Consider trapezoid $ABCD$ with base $AD$ and $BC$. $AB = 9$ and $CD = 5$. Bisector of $A$ intersect bisectors of $B$ and $D$ at points $L$ and $M$. Bisector of $C$ intersect bisectors of $D$ at point $N$ and bisector of $B$ at point $K$, and $K \in AD$ . Find in which proportions $KM$ divide $BC$. And find $\frac{MN}{LK}$ if $\frac{LM}{KN} = \frac{3}{7}$.
Actually it's easy to see that $AB = AK$ and $CD = DK$. So $LN$ lies at middle line. But I stay here for an last hour.

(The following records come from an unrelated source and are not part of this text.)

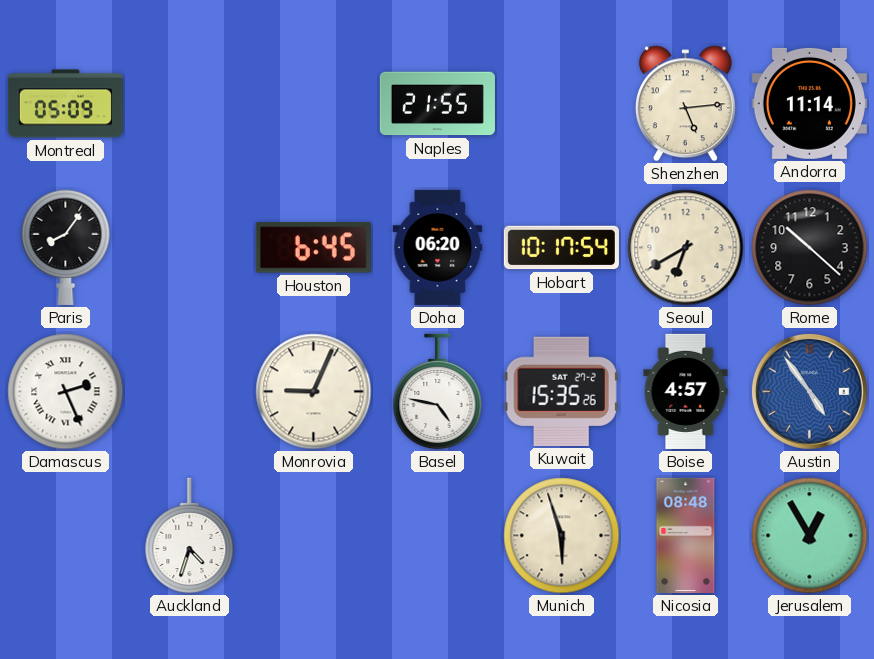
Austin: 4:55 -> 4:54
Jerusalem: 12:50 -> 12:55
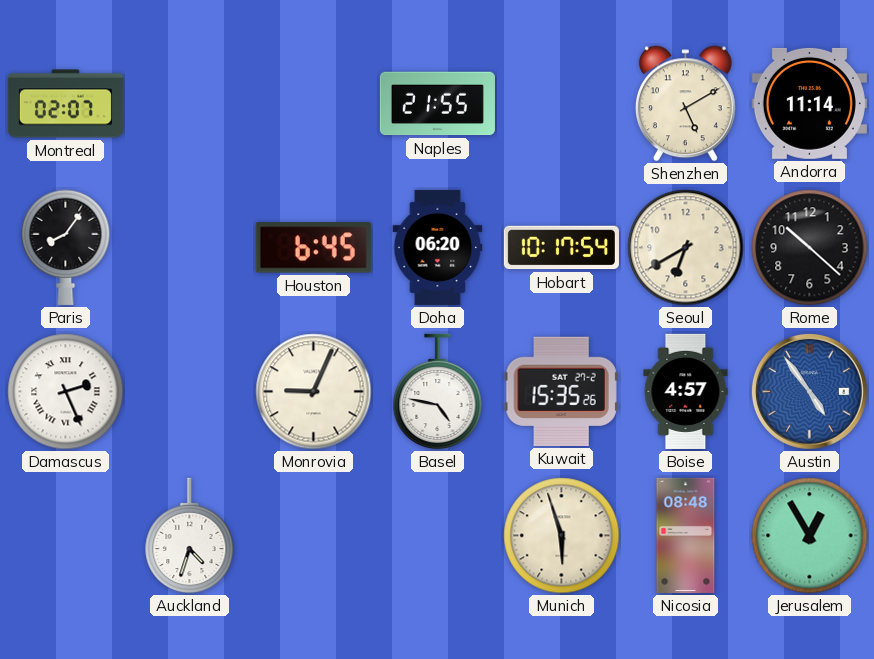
Montreal: 05:09 -> 02:07
Shenzhen: 5:14 -> 5:10
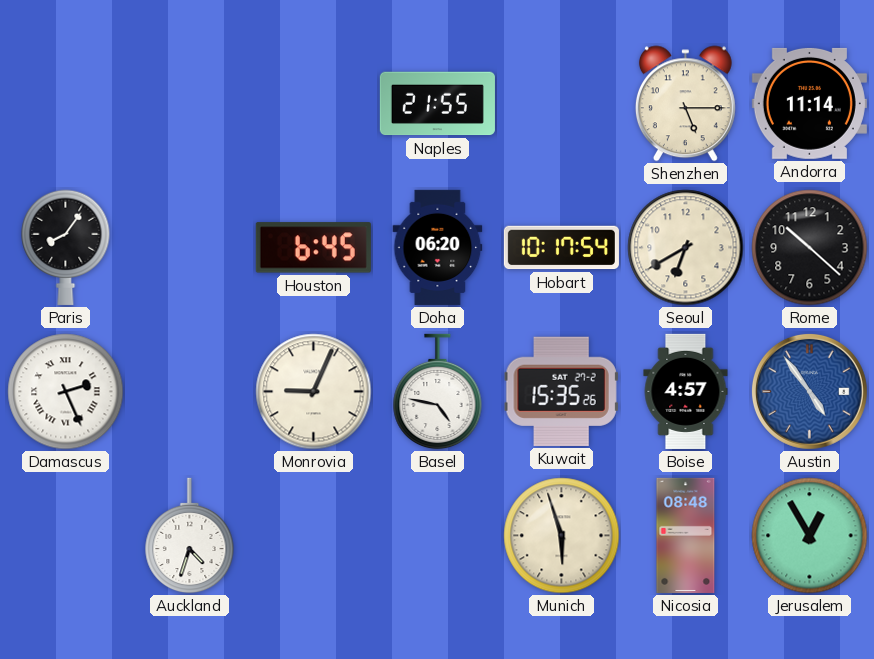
Montreal: 02:07 -> none
Shenzhen: 5:10 -> 5:15
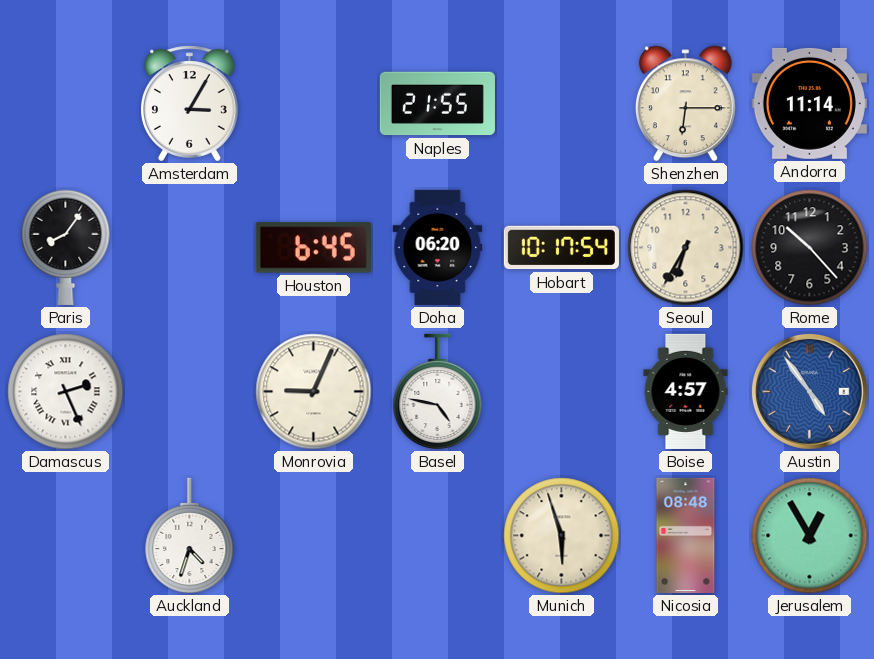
Amsterdam: none -> 3:05
Shenzhen: 5:15 -> 6:15
Seoul: 6:40 -> 6:35
Rome: 10:22 -> 10:23
Kuwait: 15:35 -> none
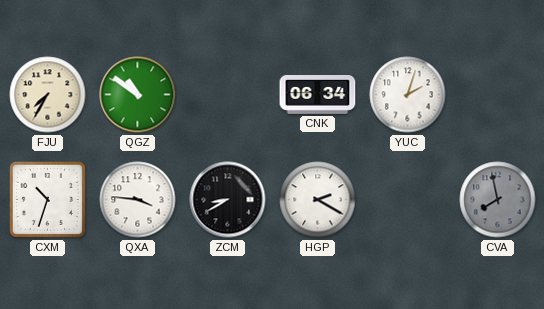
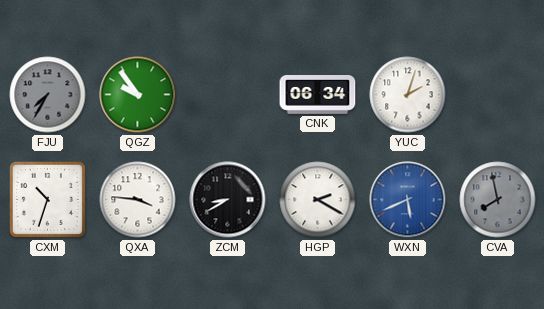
FJU dial: cream -> grey
QGZ: 10:51 -> 9:54
WXN: none -> 5:41
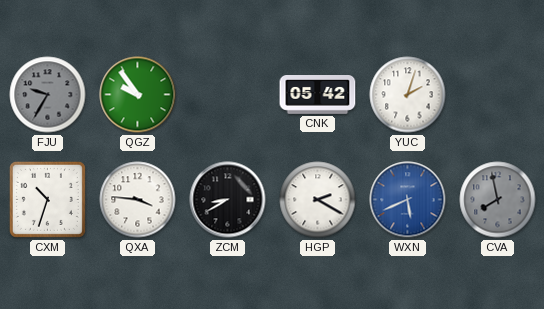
FJU: 7:35 -> 9:35
CNK: 06:34 -> 05:42
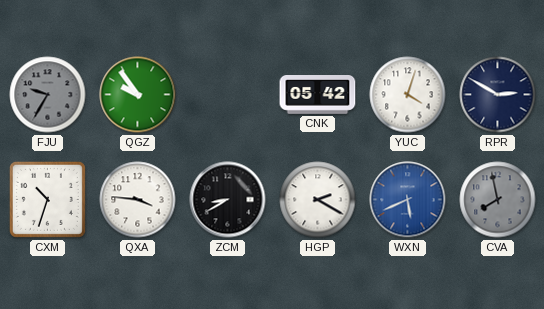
YUC: 2:03 -> 4:03
RPR: none -> 2:50
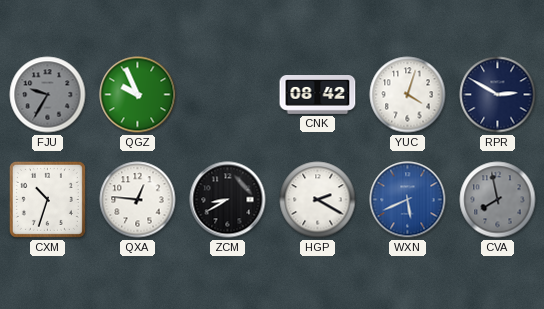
QGZ: 9:54 -> 9:56
CNK: 05:42 -> 08:42
QXA: 3:46 -> 12:46
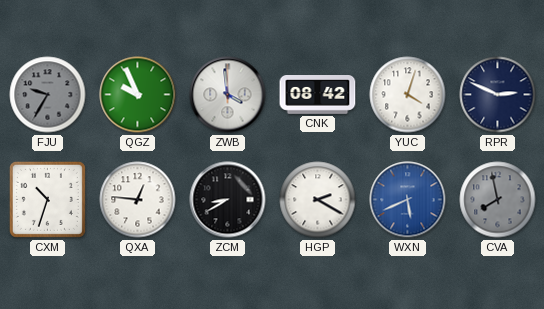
ZWB: none -> 3:59
RPR: 2:50 -> 2:49
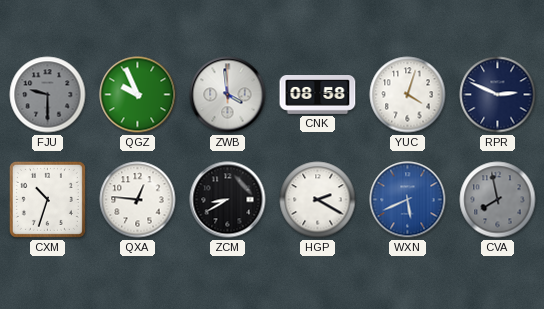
FJU: 9:35 -> 9:30
CNK: 08:42 -> 08:58
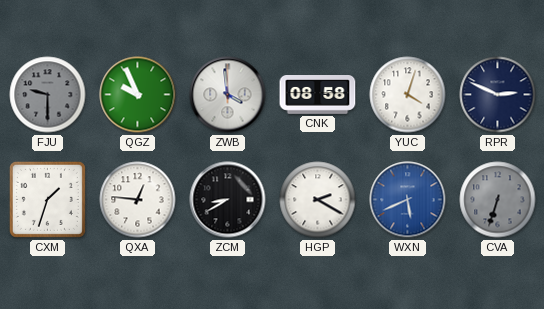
CXM: 10:33 -> 1:33
CVA: 7:58 -> 6:33
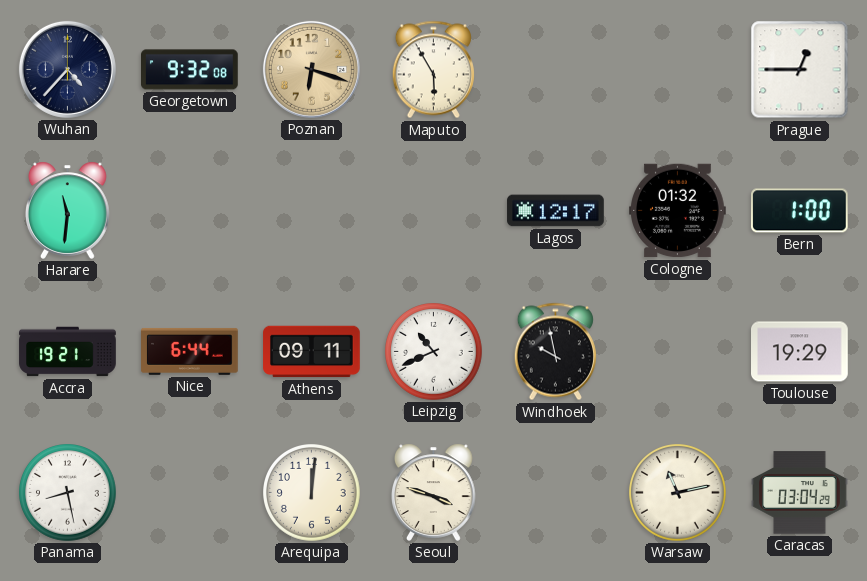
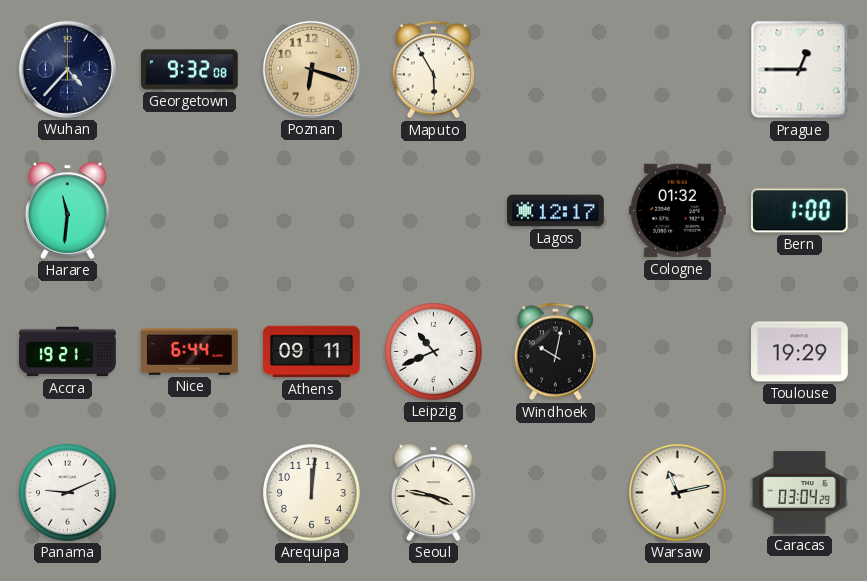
Windhoek: 9:58 -> 10:02
Panama: 8:28 -> 9:11
Seoul: 3:48 -> 3:47
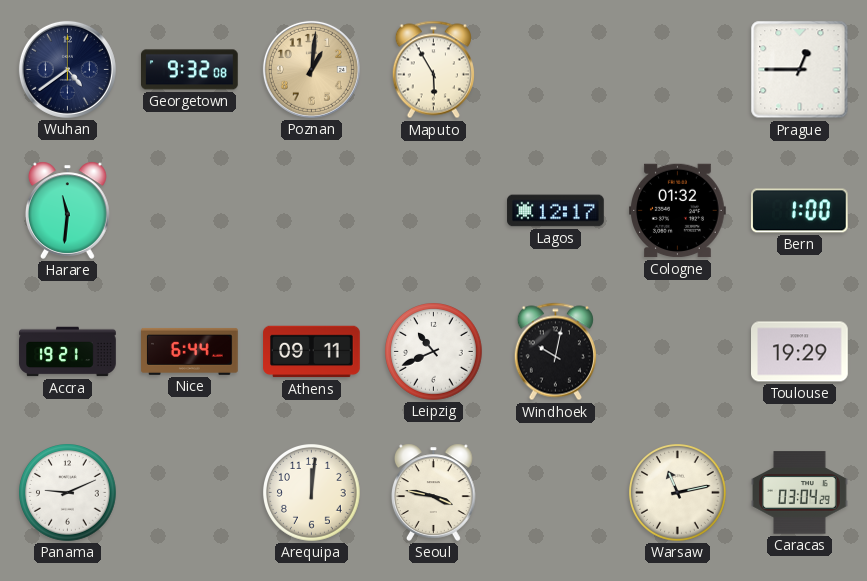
Wuhan: 4:37 -> 4:39
Poznan: 6:18 -> 1:01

Any ideas?
For the first part: triangle $MLN$ is similar to $MAD$, thus line $KM$ divides $LN$ in the ratio $AK:KD$, that is $9:5$. But $KLN$ is similar to $KBC$, so line $KM$ also divides $BC$ in the same ratio $9:5$.
For the second part: the areas of right triangles $KLM$ and $KNM$ are in the ratio $9:5$, because their altitudes, with respect to the common base $KM$, are in that ratio. Hence: $$ {LM\cdot LK\over MN\cdot KN}={9\over5}, \quad\hbox{that is:}\quad {MN\over LK}={5\over9}{LM\over KN}={5\over9}\cdot{3\over7}. $$